HARTA adalah sesuatu benda yang tidak pernah melakukan kesalahan. Memiliki harta juga bukan suatu kesalahan. Yang salah adalah jika harta itu memperalat kita. Makanya kita perlu memikirkan apakah kita memperalat harta.

Di abad pertengahan pernah ada ordo-ordo yang sangat unik. Mereka yakin bahwa di dalam kesulitan dan kemiskinanlah kebenaran itu ada dan nyata. Berdasarkan keyakinan itu, banyak dari mereka—yang tadinya kaya-raya—menjual seluruh harta bendanya, sampai akhirnya tidak memiliki apa-apa lagi. Lalu hasil penjualan harta benda yang jumlahnya sangat banyak itu diberikan kepada orang-orang miskin. Mereka sendiri pun akhirnya hidup sebagai orang miskin. Mereka seperti anti terhadap harta duniawi.

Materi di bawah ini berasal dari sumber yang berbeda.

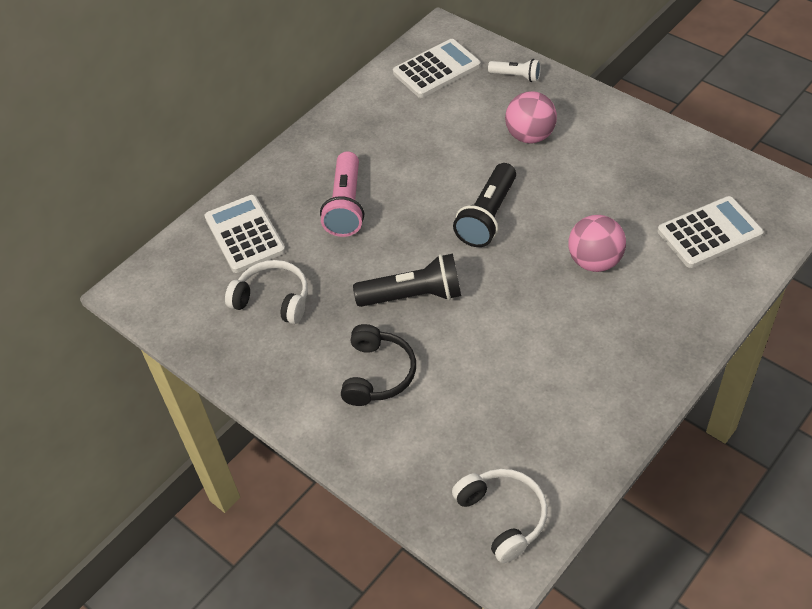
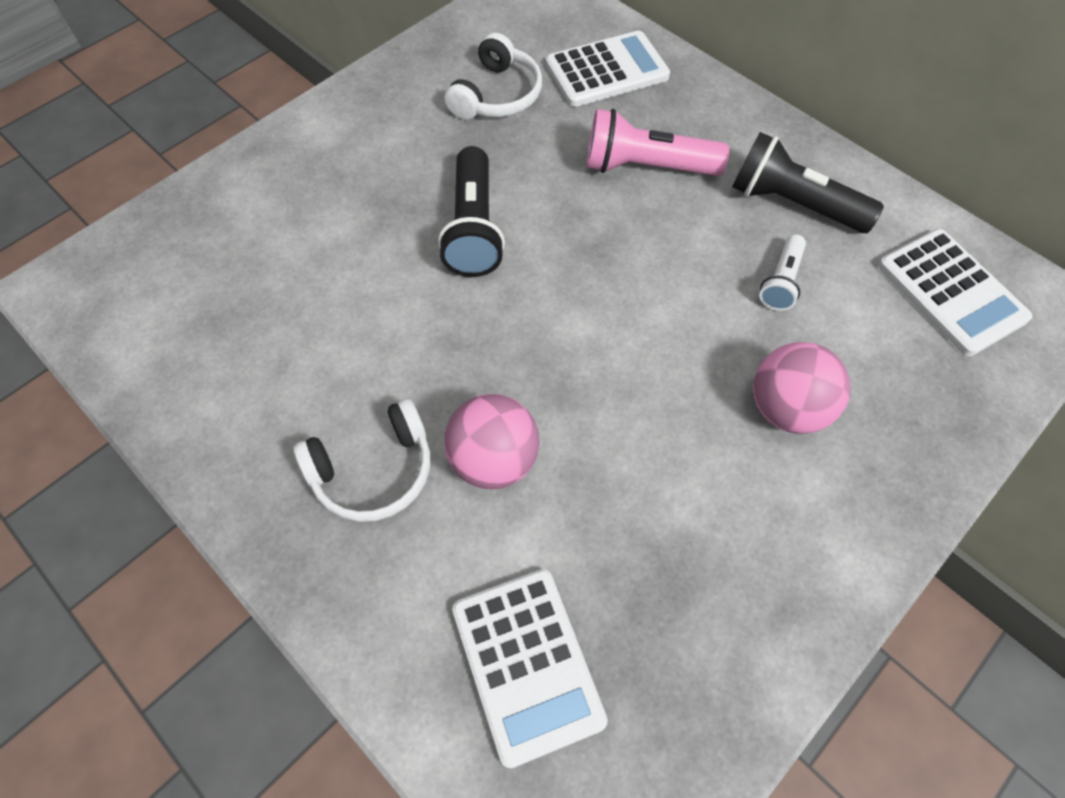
camera: 90 degrees right, 10 degrees up
black headphones [341,324,416,406] -> none
white headphones [452,469,548,563] -> white headphones moved to [293,398,430,522]
black flashlight [453,163,516,247] -> black flashlight moved to [732,132,884,233]
white flashlight [488,59,541,82] -> white flashlight moved to [759,234,806,311]

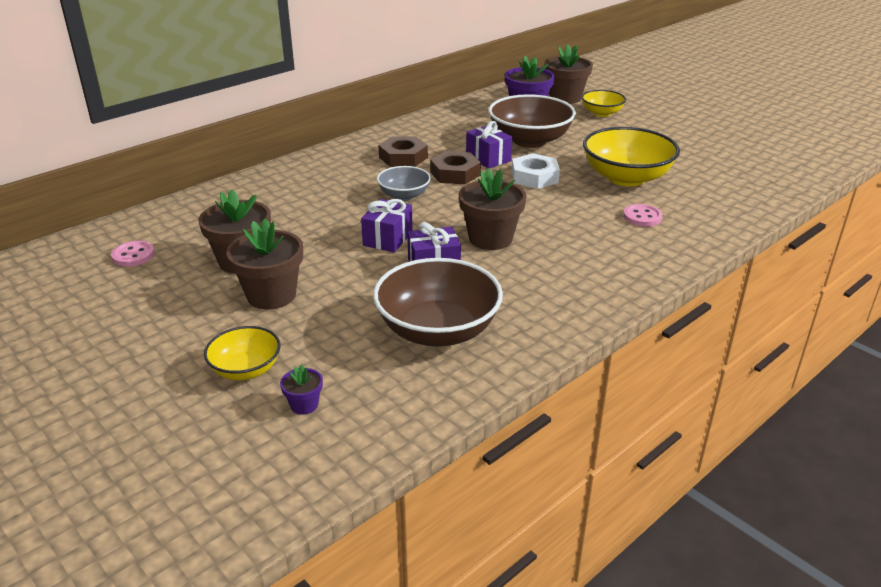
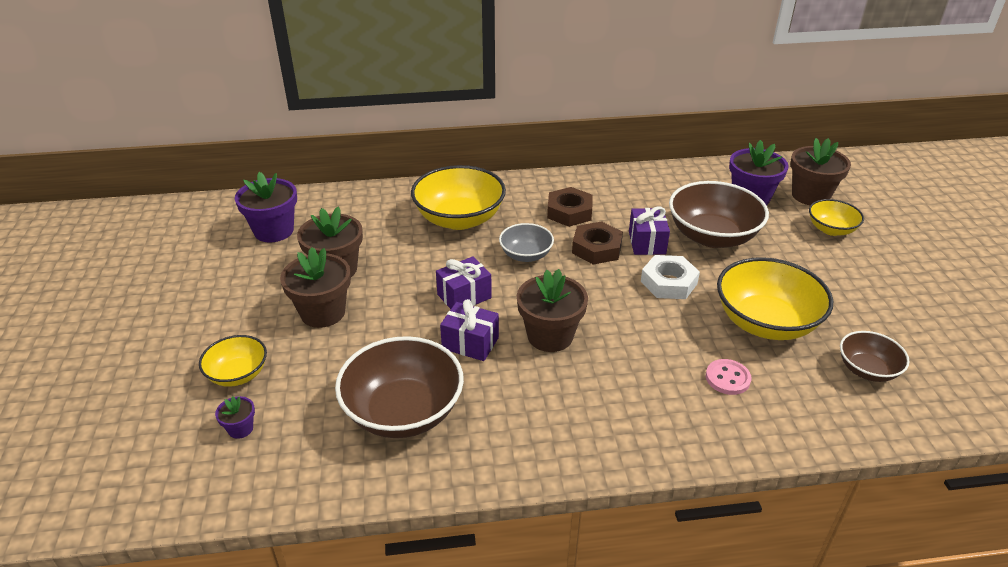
camera: 35 degrees right, 5 degrees up
pink button [111,241,155,267] -> purple flower pot [235,172,297,242]
none -> yellow bowl [411,165,506,230]
none -> brown bowl [840,331,910,382]

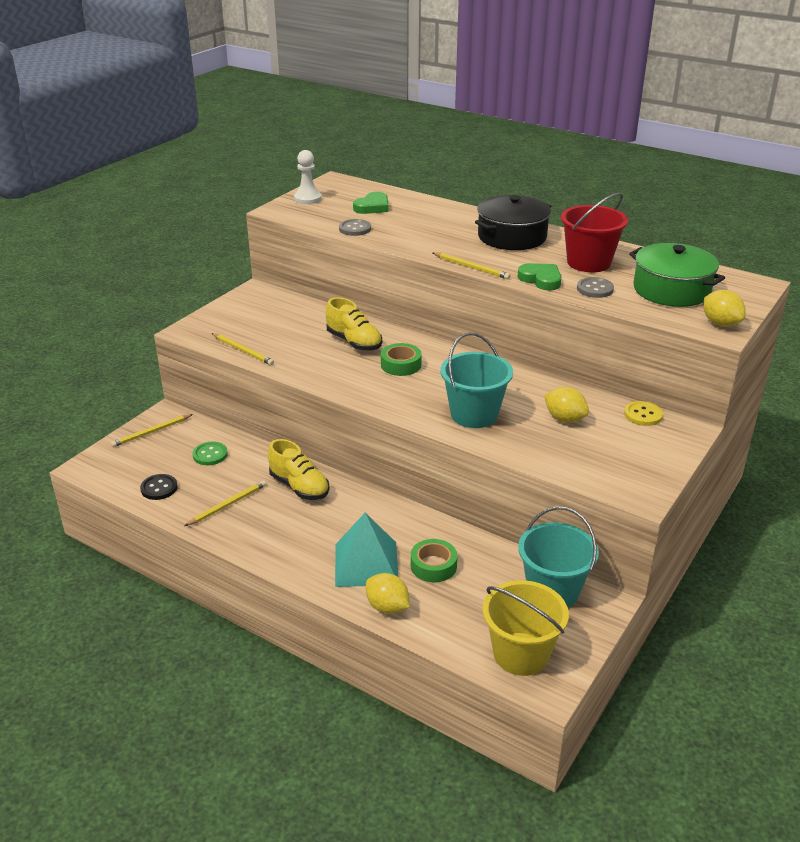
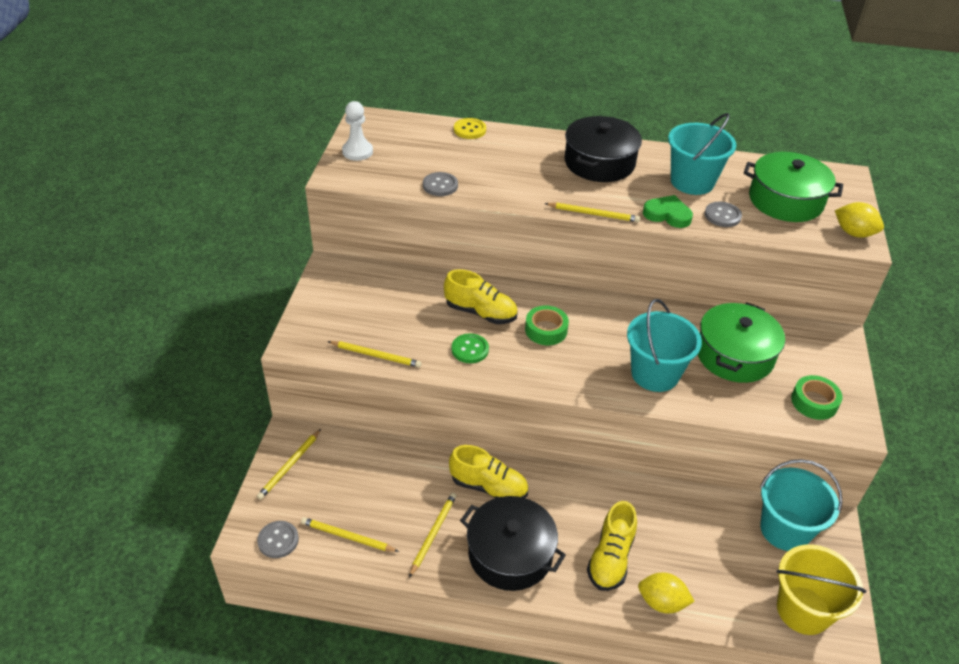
camera: 25 degrees left, 10 degrees up
black button [140,474,178,500] -> yellow pencil [301,517,399,552]
green button [192,442,228,465] -> green button moved to [452,333,489,363]
turquoise pyramid [335,513,398,587] -> yellow shoe [587,501,637,591]
green heart [353,192,388,214] -> none
green tape [411,539,457,582] -> green tape moved to [791,375,843,420]
yellow lemon [544,387,589,423] -> green pot [698,302,785,383]
red bucket [561,193,628,272] -> turquoise bucket [668,113,736,195]
yellow button [624,401,663,426] -> yellow button moved to [454,118,486,139]
none -> grey button [257,521,299,558]
none -> black pot [460,496,566,591]

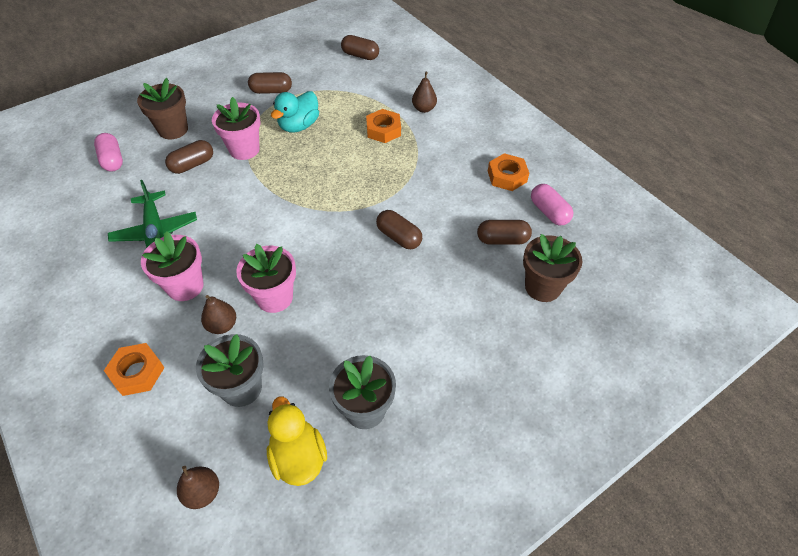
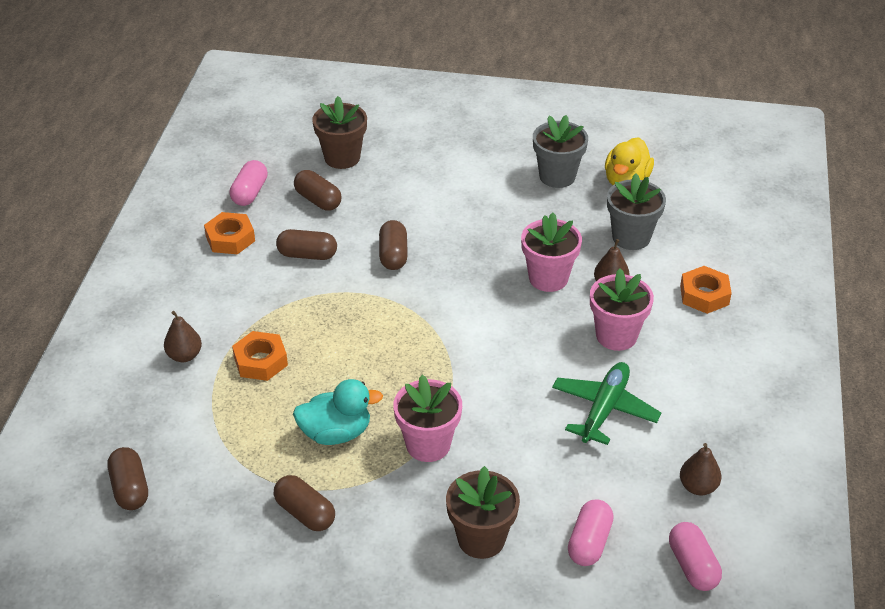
camera: 135 degrees left, 10 degrees down
brown capsule [165,140,213,174] -> brown capsule moved to [276,229,337,260]
brown pear [177,466,219,509] -> brown pear moved to [680,443,721,495]
none -> pink capsule [669,522,722,591]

Selain itu ada juga di antara mereka yang hidup secara askese (menyiksa diri), mengubur diri ke dalam tanah sebatas leher. Ada juga yang sengaja tidur di atas pohon selama berbulan-bulan sampai kulitnya menempel dengan kulit pohon itu. Saking lamanya kulitnya menyatu dengan pohon, belatung pun mulai muncul. Semakin banyak belatung di sana, semakin hebat dan ajaiblah dia menurut anggapannya.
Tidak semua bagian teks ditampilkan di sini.